Bei diesen Zeilen denken wir besonders an die Stunden in Gethsemane. Wir lernen den Herrn von dieser Seite kennen, als die Last des Kreuzes – menschlich gesehen – unerträglich wurde, der Herr aus Angst Blut schwitzte und bat: “Mein Vater, wenn es möglich ist, gehe dieser Kelch an mir vorüber” (Mt 26,39). Der Verrat stand kurz vor der Ausführung, seine Jünger konnten ihm keinen Trost spenden und geistigerweise lag die ganze Last des Leidens schon auf ihm. Vielleicht hat der Text aus dem Hebräerbrief besonders diese Szene vor Augen, wenn er davon spricht, daß der Herr durch Leiden den Gehorsam gelernt hat. Drei Mal hat der Herr sich in den Willen des Vaters gefügt, den für ihn vorgesehenen Kelch zu trinken.
Durch Leiden den Gehorsam lernen, darin liegt eine tiefe Botschaft für uns alle, denn es ist relativ leicht, auf den Herrn zu hören, wenn wenig Leiden vorhanden sind, wenn alles spürbar von der Gnade Gottes getragen ist und wir sogar die Fruchtbarkeit unseres Wirkens vor Augen haben…

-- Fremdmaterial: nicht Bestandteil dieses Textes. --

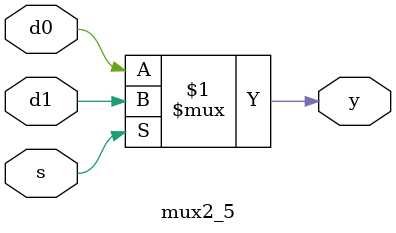
<source format=v>
module mux2_5(
				input d0, 
				input d1,  
				input s, 
				output y);
		assign y = (s) ? d1 : d0;
	endmodule
</source>
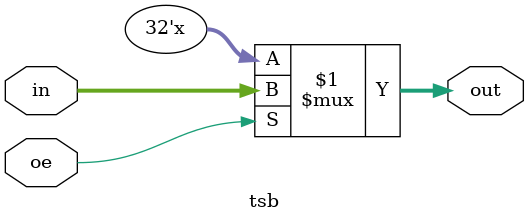
<source format=v>

module tsb(out, in, oe);
    input [31:0] in;
    input oe;
    output [31:0] out;

    assign out = oe? in:32'bz;

endmodule

</source>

Denken wir jedoch an die vielen Missionare, welche unter schwersten Bedingungen das Evangelium weitergetragen haben und kaum oder gar keine Früchte sahen. Welches Leid muß innerlich daraus erwachsen! Vielleicht stellt sich sogar die Frage, ob man überhaupt den Willen Gottes erfüllt hat und ob nicht alles Mühen vergeblich ist. Es wird verständlich, daß hier der Gehorsam noch in einer anderen Qualität angefragt ist, wenn solche Missionare einfach ihre Aufgabe weiter erfüllen, unabhängig von einer sichtbaren Fruchtbarkeit.
In diesem Leid wird die Bindung an Gott noch tiefer, denn man tut seinen Dienst allein um Gottes willen, im nackten Hören auf ihn, ohne irgendeine persönliche Befriedigung.
Auch ein körperliches Leiden oder andere Formen des Leides können jene Dimension wach werden lassen, den Gehorsam in dieser hohen Qualität zu erlernen. Es besteht ja die Gefahr, sich gegen das Leid innerlich aufzulehnen, das man sich nicht für diesen Zeitpunkt vorgestellt hatte, das man für unangemessen hält oder ähnliche Einwände mehr.
Die Annahme des Leides aus der Hand Gottes, so wie er es zugelassen hat, führt uns in die Freiheit des Gehorsams; in eine Freiheit, die wir ohne dieses spezielle Leid gar nicht kennenlernen würden.